ContributionsSamedi, 28 Septembre 2013 09:50Facebook Imprimer Envoyer Réagir

Réduction de la facture des importations et lutte contre la fuite des capitaux

Pour un dispositif intégrant les banques et les entreprises

Par : M’hamed Abaci *

Il n’est pas normal dans une économie de marché qu’on fasse appel aux fonds publics pour financer le commerce ou les entreprises à caractère industriel et commercial, voire les clubs sportifs professionnels. 

Le commerce d’importation est au centre d’une préoccupation majeure du gouvernement. En effet, tout dernièrement, le Premier ministre Abdelmalek Sellal avait demandé au ministre des Finances de prendre toutes les mesures nécessaires devant la gravité de la hausse de la facture des importations et la fuite des capitaux, et fait état d’un record des transferts de devises de l’Algérie vers l’étranger, s’expliquant par sa volonté de réduire la facture des importations qui peut atteindre le cap des 60 milliards de dollars en 2013, soit près de 80% de nos recettes annuelles des hydrocarbures.

---

→ Consigne: Pouvez-vous restituer mot pour mot tout ce qui va de « Réduction de la » jusqu'à « clubs sportifs professionnels. » dans le texte sur la facture des importations ?

→ Liste des données:
---

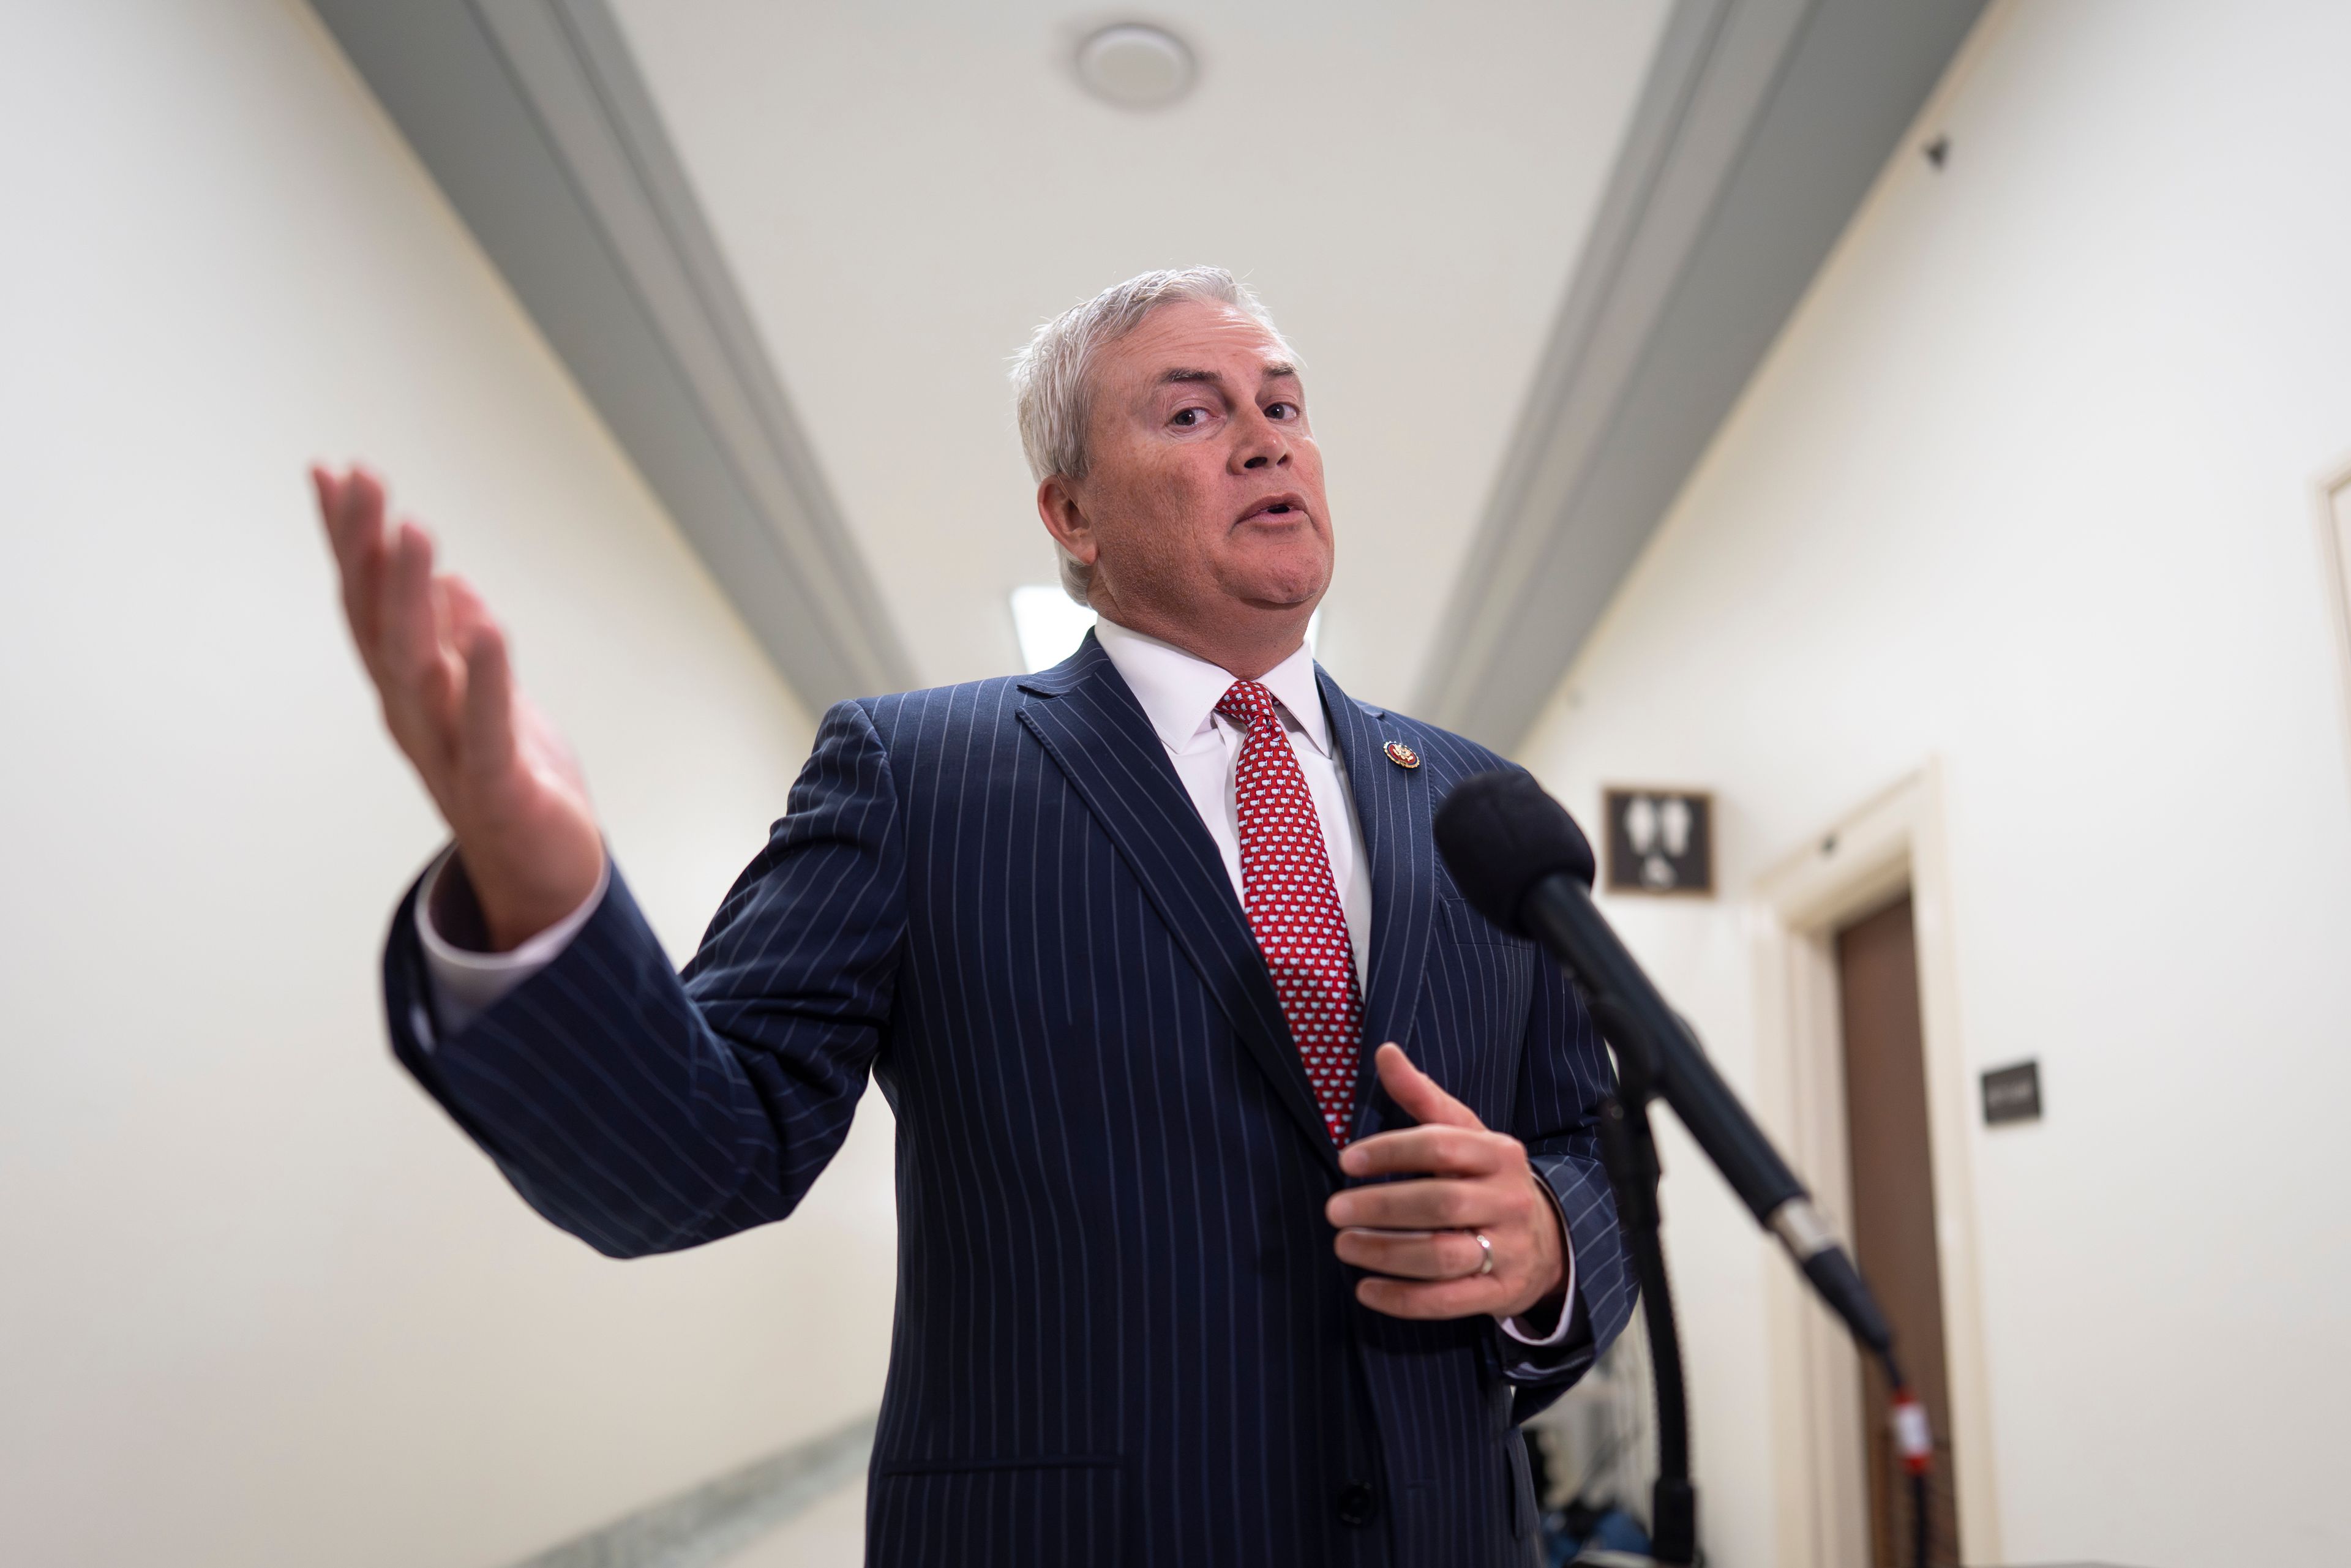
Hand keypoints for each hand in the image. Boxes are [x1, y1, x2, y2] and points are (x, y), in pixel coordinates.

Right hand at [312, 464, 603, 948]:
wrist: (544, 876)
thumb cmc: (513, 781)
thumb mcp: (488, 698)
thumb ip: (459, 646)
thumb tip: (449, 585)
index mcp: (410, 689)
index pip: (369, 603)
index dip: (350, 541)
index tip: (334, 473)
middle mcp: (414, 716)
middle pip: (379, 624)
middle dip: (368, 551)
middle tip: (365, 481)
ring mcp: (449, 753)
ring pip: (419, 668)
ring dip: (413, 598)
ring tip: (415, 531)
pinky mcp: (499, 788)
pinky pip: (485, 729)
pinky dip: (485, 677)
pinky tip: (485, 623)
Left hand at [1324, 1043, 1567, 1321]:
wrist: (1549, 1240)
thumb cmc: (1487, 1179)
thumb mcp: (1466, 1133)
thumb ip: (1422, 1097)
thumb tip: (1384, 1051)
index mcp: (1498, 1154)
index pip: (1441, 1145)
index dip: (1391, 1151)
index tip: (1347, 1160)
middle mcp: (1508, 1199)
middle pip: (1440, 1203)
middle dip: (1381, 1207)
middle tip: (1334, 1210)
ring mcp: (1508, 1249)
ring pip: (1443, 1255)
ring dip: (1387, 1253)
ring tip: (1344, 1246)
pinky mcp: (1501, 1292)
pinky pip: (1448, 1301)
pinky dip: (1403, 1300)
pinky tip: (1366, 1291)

---

→ Réponse:
Réduction de la facture des importations et lutte contre la fuite des capitaux

Pour un dispositif intégrant les banques et les entreprises

Par : M’hamed Abaci *

Il n’est pas normal dans une économie de marché qu’on fasse appel aux fonds publics pour financer le commerce ou les entreprises à caractère industriel et commercial, voire les clubs sportifs professionnels.